岡達子訳編『イギリス怪奇幻想集』現代教養文庫 1998年

 1937年編集の“Ghost Stories”というアンソロジィから,イギリス作家の作品7編を訳出した作品集です。いずれも半世紀以上も前の作品(なかには100年近く前のものもあります)だけに,古くささ,もの足りなさを感じてしまうのは仕方がないでしょうが,現在,きわめて多様化している“ホラー”というジャンルの“コア”になっているようなモチーフが,多々見られます。

マーガレット・アーウィン「早朝の礼拝」
 牧師の娘ジェーンは,教会での礼拝中,言い知れぬ恐怖を感じ…
 牧師である父親の背中に,見知らぬ別人を幻視してしまうシーンは,ぞくりとさせます。またジェーンの最後のセリフも不気味です。ジェーンと400年前に殺されそうになった少女とはどういう関係なのでしょうか? ジェーンは彼女の生まれ変わりなのでしょうか? それともふたりは時空を超えて入れ替わってしまったのでしょうか?
F・G・ローリング「セアラの墓」
 教会の修復工事のさい,封印されていた墓が300年ぶりに開けられ…
 60年前に父親によって書かれた日記という体裁の作品です。現在のもっともポピュラーな吸血鬼のイメージがすでに完成されているようで,こう言っては失礼でしょうが,B級ホラー映画に出てきそうな妖艶な女吸血鬼です。
アルジャノン・ブラックウッド「メディシン湖の狼」
 休暇で釣りに来たハイドは,皆から行かないように忠告された湖の東岸にキャンプをはる…
 怪奇譚,恐怖譚というよりも,幻想譚,綺譚といった感じの,もの悲しい叙情的な作品です。主人公と狼との一種の心の交流がさわやかな印象を与えます。本作品集で一番のお気に入りです。さすが大家ブラックウッドといったところでしょう。大家にも関わらず,本作品は初訳だそうです。
 2004年3月7日追記。本編は,「ランニングウルフ」というタイトルで,『恐怖と幻想 第3巻』(1971年)に訳出されています。
サー・ヒュー・ウォルポール「ラント夫人の亡霊」
 「あなたは幽霊を信じますか」という“わたし”の問いに,ランシマンは不思議な体験を語り始める…

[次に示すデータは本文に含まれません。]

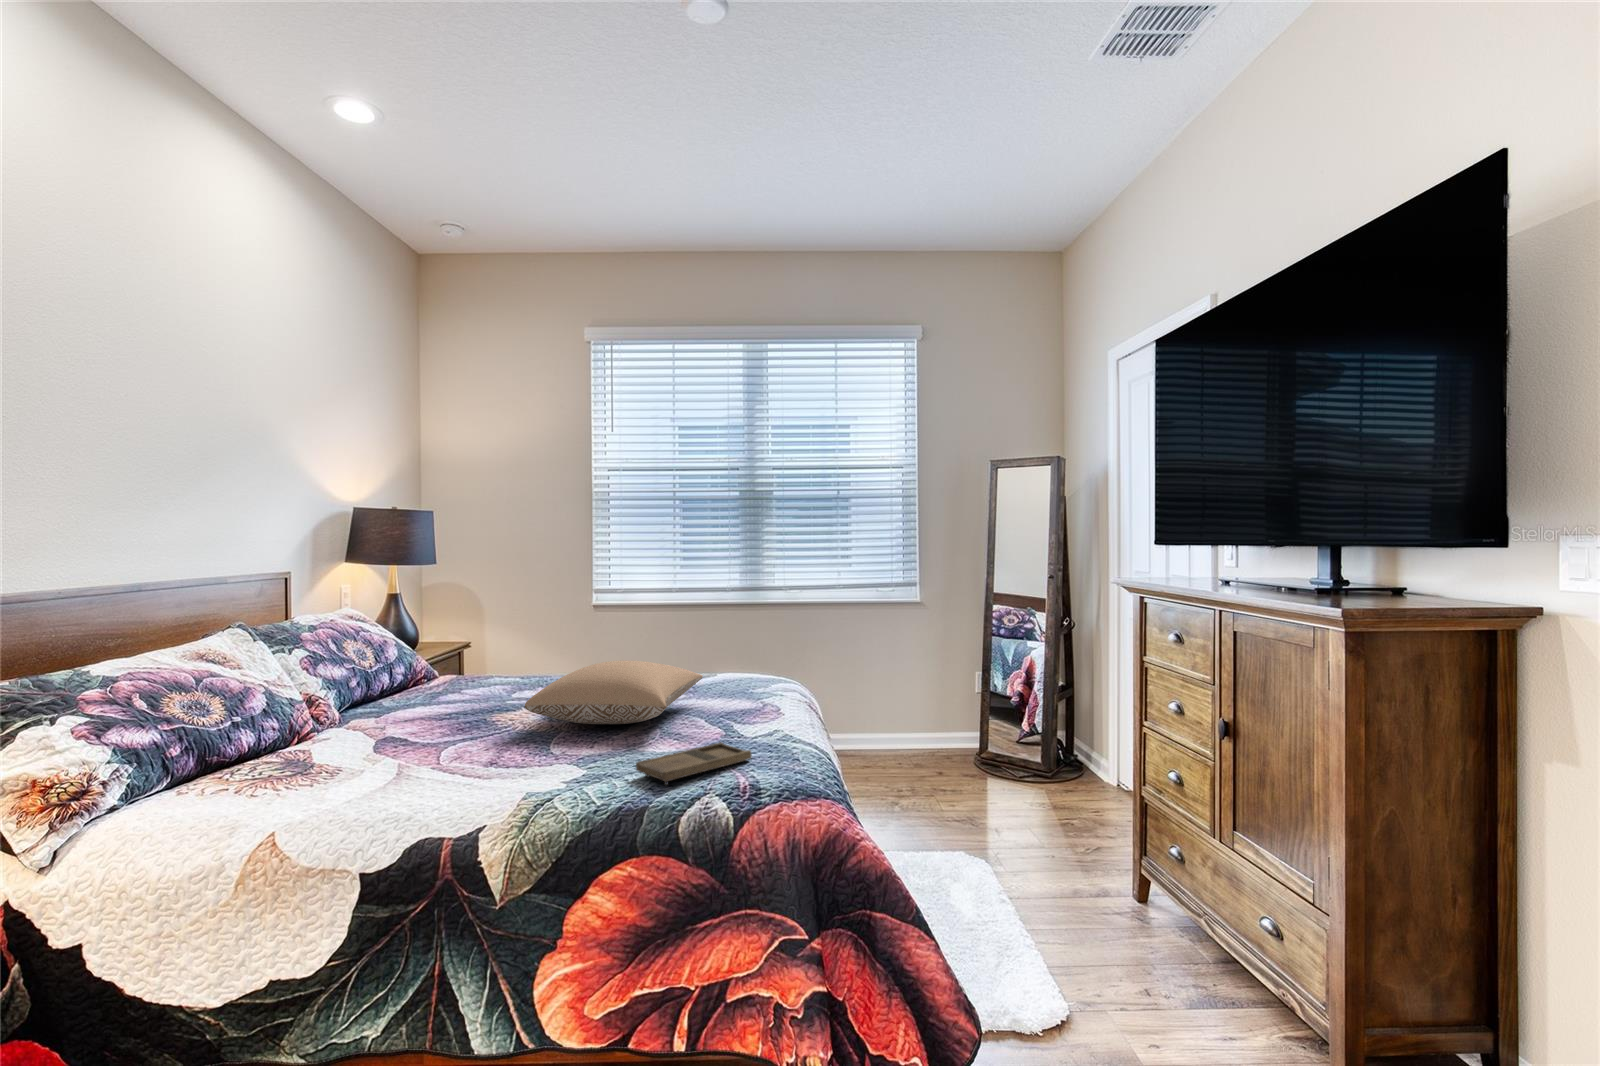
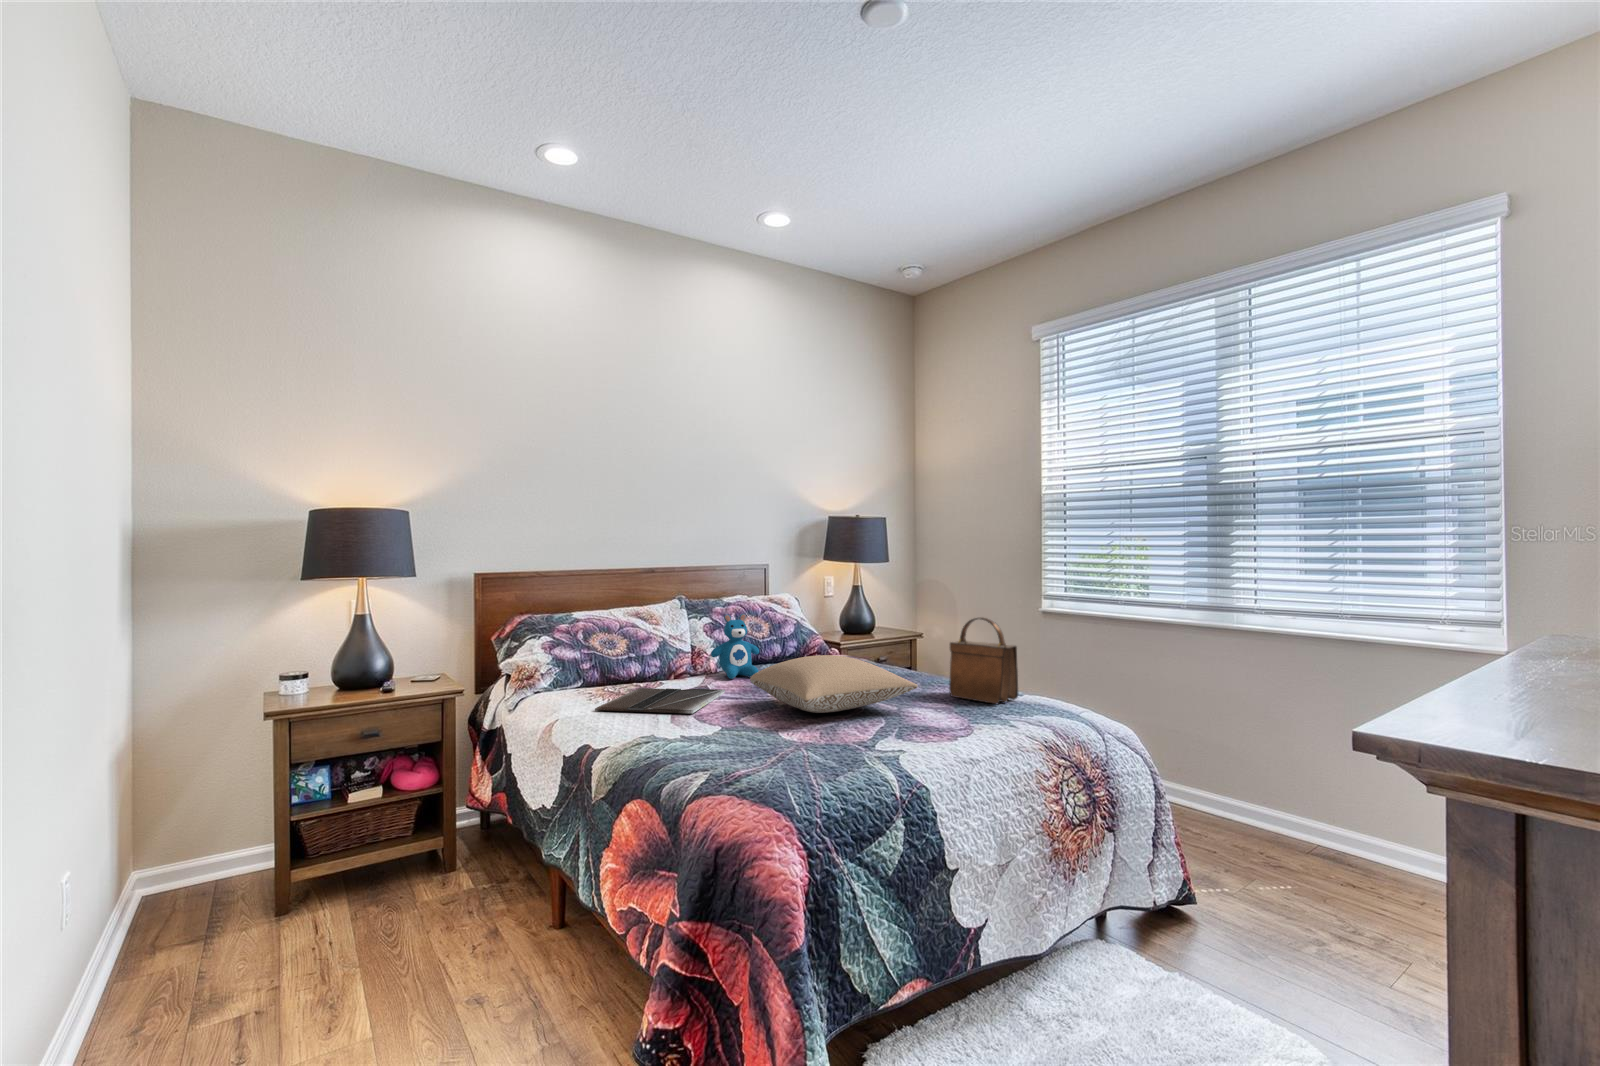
handbag: none [679,607,738,685] -> present [949,617,1018,704]
teddy bear: none [363,635,438,721] -> present [711,614,759,679]
laptop: none [304,732,495,799] -> present [595,688,725,714]
tray: present [636,743,752,785] -> none [706,734,813,762]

 まさに典型的なゴースト・ストーリィといった作品です。あまりの古典さに,さすがにちょっともの足りませんでした。
アン・ブリッジ「ビュイックにつきまとう声」
 北京で買った車ビュイック。ボールビー夫人はその中で姿の見えない女の声を聞き…
 主人公が“声”の内容を手がかりに,“声の主”を探す,というミステリアスな展開の作品です。アイロニカルなラストがいいです。さりげなく伏線も引かれていますしね。
E・F・ボズマン「白い道」
 居酒屋から家に帰る途中,“わたし”は奇妙な男と道連れになり…
 この作品もオーソドックスな幽霊譚といったところでしょうか。主人公の現在と,少年時代の記憶が微妙に交錯する描写が幻想的で味わいがあります。この作品も本邦初訳だそうです。
 2004年5月2日追記 本編は『恐怖の1ダース』(1980年)に訳出されています。本編者による「本邦初訳」という解説は,いまひとつ信が置けません。それとも本文庫に先行した単行本でもあるのかな?
J・シェリダン・レ・ファニュ「ウォッチャー」
 バートン大佐は,ある夜,何者かに尾行される。そして“ウォッチャー”と署名された謎の手紙が届き…
 オチそのものは,ありがちな感じですが,謎の男の影に怯え,狂気と正気の狭間を行き来する主人公の姿が鬼気迫ります。この作品のように,みずからの罪や恥を明確に語ることなく恐怖に怯える人物,という描き方は,この頃の怪奇小説では,しばしば見かけますね。ちょっと回りくどくて,いらいらさせられるところもありますが(笑)。